Cellular Uptake

 

The general objective of this project is to find conceptually innovative ways to deliver cargos into cells. Three distinct strategies are currently explored, all invented in this group: 1) Strain-promoted thiol-mediated uptake, 2) cell-penetrating poly(disulfide)s and 3) activators of cell-penetrating peptides.

Strain-promoted thiol-mediated uptake operates with highly strained cyclic disulfides. Release of this tension upon disulfide exchange with thiols on cell surfaces covalently links the transporter to the membrane and initiates uptake along so far unknown routes. Increasing ring tension results in increasing uptake: the AspA tag (derived from asparagusic acid) with a CSSC dihedral angle of 27° is good, while the most recent epidithiodiketopiperazine (ETP) tag with supreme tension near 0° is outstanding. Results with strain-promoted thiol-mediated uptake of fluorophores, peptides, liposomes and polymersomes are exceptionally promising. They call for comprehensive evaluation of extreme chalcogen chemistry for cellular uptake, development of interfacing technologies (biotin-streptavidin technology, bio-orthogonal chemistry, etc) and applications to cargos in the broadest sense (proteins, RNA, DNA, nanoparticles, etc).


 

Cell-penetrating poly(disulfide)s (CPDs) operate with a hybrid mechanism combining thiol-mediated uptake with the counterion-mediated uptake known from cell-penetrating peptides (CPPs). We successfully applied CPDs to the delivery of proteins (antibodies, nanobodies, etc), nanoparticles (quantum dots, etc), and so on. Compared to CPPs, CPDs are less toxic and more efficient in delivering the cargos to the cytosol.

 

Activators of cell-penetrating peptides are of interest to explore repulsion-driven ion-pairing interactions at work. Recent progress includes the integration of ionpair-π interactions and fluorophiles.

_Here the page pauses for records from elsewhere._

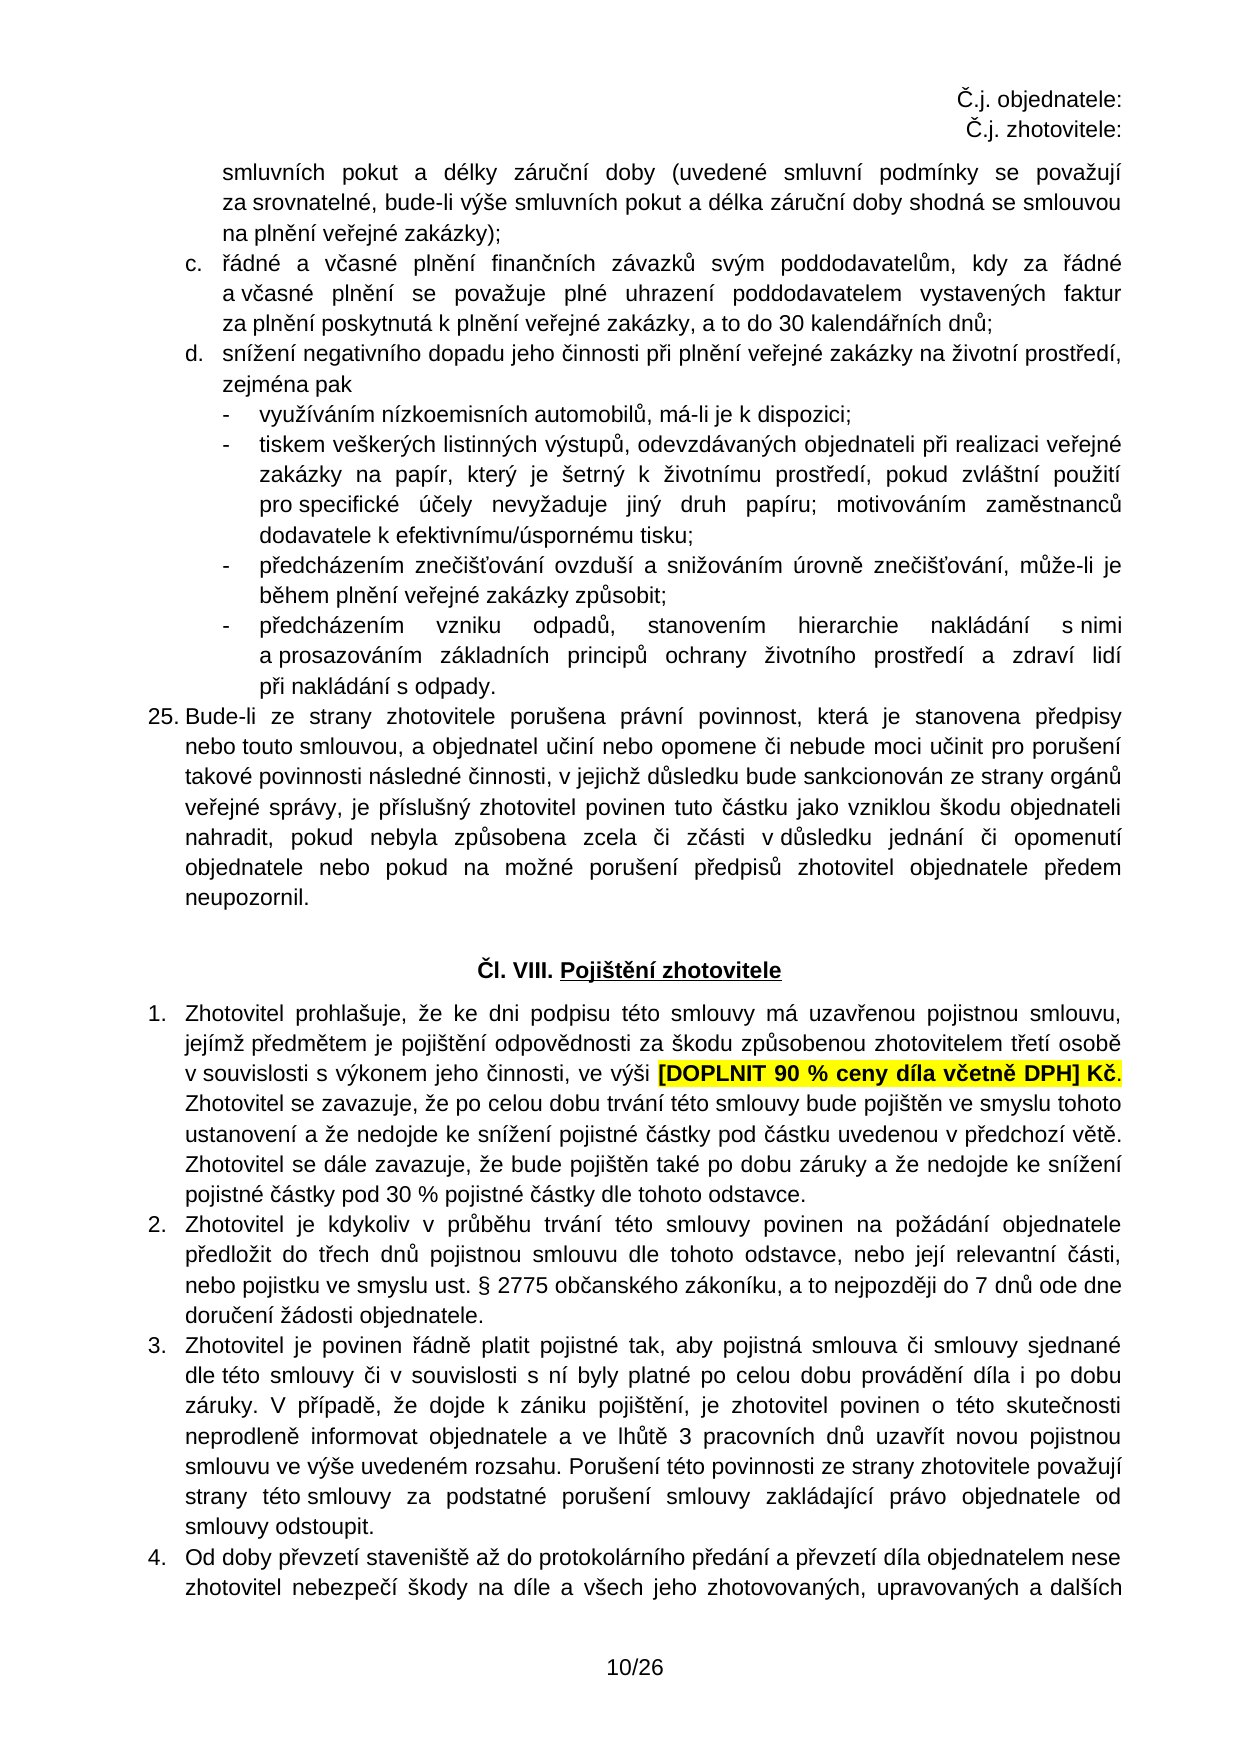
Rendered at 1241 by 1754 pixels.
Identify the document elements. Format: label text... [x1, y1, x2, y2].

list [185, 159, 1122, 246]
text Pojištění zhotovitele [148, 957, 1122, 983]
list Zhotovitel je povinen řádně platit pojistné tak, aby pojistná smlouva či smlouvy sjednané dle této smlouvy či v souvislosti s ní byly platné po celou dobu provádění díla i po dobu záruky. V případě, že dojde k zániku pojištění, je zhotovitel povinen o této skutečnosti neprodleně informovat objednatele a ve lhůtě 3 pracovních dnů uzavřít novou pojistnou smlouvu ve výše uvedeném rozsahu. Porušení této povinnosti ze strany zhotovitele považují strany této smlouvy za podstatné porušení smlouvy zakládající právo objednatele od smlouvy odstoupit. [148, 1332, 1122, 1540]
list předcházením znečišťování ovzduší a snižováním úrovně znečišťování, může-li je během plnění veřejné zakázky způsobit; [222, 552, 1122, 608]
list řádné a včasné plnění finančních závazků svým poddodavatelům, kdy za řádné a včasné plnění se považuje plné uhrazení poddodavatelem vystavených faktur za plnění poskytnutá k plnění veřejné zakázky, a to do 30 kalendářních dnů; [185, 250, 1122, 337]
list Zhotovitel je kdykoliv v průběhu trvání této smlouvy povinen na požádání objednatele předložit do třech dnů pojistnou smlouvu dle tohoto odstavce, nebo její relevantní části, nebo pojistku ve smyslu ust. § 2775 občanského zákoníku, a to nejpozději do 7 dnů ode dne doručení žádosti objednatele. [148, 1211, 1122, 1328]
list Zhotovitel prohlašuje, že ke dni podpisu této smlouvy má uzavřenou pojistnou smlouvu, jejímž předmětem je pojištění odpovědnosti za škodu způsobenou zhotovitelem třetí osobě v souvislosti s výkonem jeho činnosti, ve výši [DOPLNIT 90 % ceny díla včetně DPH] Kč. Zhotovitel se zavazuje, že po celou dobu trvání této smlouvy bude pojištěn ve smyslu tohoto ustanovení a že nedojde ke snížení pojistné částky pod částku uvedenou v předchozí větě. Zhotovitel se dále zavazuje, že bude pojištěn také po dobu záruky a že nedojde ke snížení pojistné částky pod 30 % pojistné částky dle tohoto odstavce. [148, 1000, 1122, 1207]
list předcházením vzniku odpadů, stanovením hierarchie nakládání s nimi a prosazováním základních principů ochrany životního prostředí a zdraví lidí při nakládání s odpady. [222, 612, 1122, 699]
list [148, 1543, 1122, 1600]
list snížení negativního dopadu jeho činnosti při plnění veřejné zakázky na životní prostředí, zejména pak [185, 340, 1122, 397]
list využíváním nízkoemisních automobilů, má-li je k dispozici; [222, 401, 1122, 427]
list tiskem veškerých listinných výstupů, odevzdávaných objednateli při realizaci veřejné zakázky na papír, který je šetrný k životnímu prostředí, pokud zvláštní použití pro specifické účely nevyžaduje jiný druh papíru; motivováním zaměstnanců dodavatele k efektivnímu/úspornému tisku; [222, 431, 1122, 548]
list Bude-li ze strany zhotovitele porušena právní povinnost, která je stanovena předpisy nebo touto smlouvou, a objednatel učiní nebo opomene či nebude moci učinit pro porušení takové povinnosti následné činnosti, v jejichž důsledku bude sankcionován ze strany orgánů veřejné správy, je příslušný zhotovitel povinen tuto částku jako vzniklou škodu objednateli nahradit, pokud nebyla způsobena zcela či zčásti v důsledku jednání či opomenutí objednatele nebo pokud na možné porušení předpisů zhotovitel objednatele předem neupozornil. [148, 703, 1122, 911]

The discovery of new, general and reliable ways to enter cells promises solutions for one of the most persistent challenges in the life sciences, including public health. This is a very exciting perspective.

Methods: This project is ideal for those who are interested in combining substantial multistep synthesis with (optional) experience in polymer chemistry (GPC, DLS, etc) and biochemical methods (gel shift, cell culture, flow cytometry, confocal microscopy, etc). It can also accommodate PhD students and postdocs with biochemistry background and with interest in minimal exposure to organic synthesis.

Collaborations: These projects connect to the NCCR Chemical Biology and the NCCR Molecular System Engineering, with close collaboration with other members, NCCR group meetings and retreats. Interdisciplinary (post)doctoral studies in both chemistry and biology groups are possible.

Some recent references: ACS Cent. Sci., in press; Angew. Chem. Int. Ed. 2017; J. Am. Chem. Soc. 2017; J. Am. Chem. Soc. 2016; Chem. Commun. 2015.